Its Sunday afternoon and I am heading towards Conroe Texas from San Antonio. I usually take different routes and today I decided to pass through Round Top. The last time I was through here I was not able to stop at all the markers. Ive said it before and I will say it again. If you are in this area you have to stop. Round Top has lots to do and lots to see. The last time I came through here I stopped at the Replica of Saxony Home of Carl Siegismunde Bauer – Round Top, Texas
Round Top is located on the old La Bahía Road between La Grange and Brenham in Fayette County. Being a roadside home, travelers often stopped to rest. People here opened there homes to them. There are many cabins to visit if you stop by.
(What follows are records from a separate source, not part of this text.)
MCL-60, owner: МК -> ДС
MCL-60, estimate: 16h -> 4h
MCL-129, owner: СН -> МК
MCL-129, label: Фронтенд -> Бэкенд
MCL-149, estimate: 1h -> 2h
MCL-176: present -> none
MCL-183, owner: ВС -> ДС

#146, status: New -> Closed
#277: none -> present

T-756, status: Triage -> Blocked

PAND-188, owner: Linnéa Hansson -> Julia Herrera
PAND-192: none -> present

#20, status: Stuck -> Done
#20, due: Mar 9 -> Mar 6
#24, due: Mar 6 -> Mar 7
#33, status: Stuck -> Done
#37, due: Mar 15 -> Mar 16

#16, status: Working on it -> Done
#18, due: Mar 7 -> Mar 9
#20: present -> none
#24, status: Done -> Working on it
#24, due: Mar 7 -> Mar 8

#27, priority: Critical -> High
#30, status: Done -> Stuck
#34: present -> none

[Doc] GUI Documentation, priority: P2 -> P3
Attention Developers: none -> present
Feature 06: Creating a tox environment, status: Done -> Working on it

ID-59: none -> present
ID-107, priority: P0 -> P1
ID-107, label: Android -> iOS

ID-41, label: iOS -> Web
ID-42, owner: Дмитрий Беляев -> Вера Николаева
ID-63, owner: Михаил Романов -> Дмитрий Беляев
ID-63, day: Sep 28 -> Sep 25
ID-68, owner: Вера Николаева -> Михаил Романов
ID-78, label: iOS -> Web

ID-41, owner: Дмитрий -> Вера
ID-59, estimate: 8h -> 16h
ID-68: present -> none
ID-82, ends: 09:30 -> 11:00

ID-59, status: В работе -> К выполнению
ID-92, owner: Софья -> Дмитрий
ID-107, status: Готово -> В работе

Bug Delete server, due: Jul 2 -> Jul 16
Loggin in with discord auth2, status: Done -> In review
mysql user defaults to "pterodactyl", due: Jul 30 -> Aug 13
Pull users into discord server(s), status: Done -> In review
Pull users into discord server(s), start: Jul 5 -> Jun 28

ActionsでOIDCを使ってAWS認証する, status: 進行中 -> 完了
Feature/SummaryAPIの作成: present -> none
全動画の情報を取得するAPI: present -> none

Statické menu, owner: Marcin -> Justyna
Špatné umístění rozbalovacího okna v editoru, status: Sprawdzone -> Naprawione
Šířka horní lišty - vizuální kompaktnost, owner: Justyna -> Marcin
Round Top is also home to Sam Lewis and his family. This stop became know as the Old Sam Lewis Stopping Place
Historical Marker Reads:
Early Texas Hotels and Inns
Two miles east, at Winedale, is the Old “Sam Lewis Stopping Place” of the 1850s–a typical early Texas inn, now a University of Texas Research Center. Built 1834, as a settler’s 2-room log cabin of hand-hewn cedar; then enlarged twice and (with work of local German craftsmen) improved in style, it was home after 1848 to Lewis, his wife, eight children; also entertained guests from passing stagecoaches. It was near roads connecting major Texas cities. Many roadside homes in early Texas were inns. The horseback traveler would shelter his pony in the barn, share family meals, get a room for the night. All stage lines depended on such accommodations– for changes of horses, for passengers’ meals, and for overnight stops. With travel difficult at best, such inns rendered a service of great public necessity. A frontier inn might even be a dugout, where the guests rolled up in blankets and slept on the floor. (Travelers sometimes had to sleep under a tree, so any sort of sheltering house was usually welcomed.) Most stage stops dispatched and received U.S. mail for the community. Towns originated at many stops. In early Texas, famous hotels included the Tremont, Galveston;The Old Capitol, Houston; several in Austin.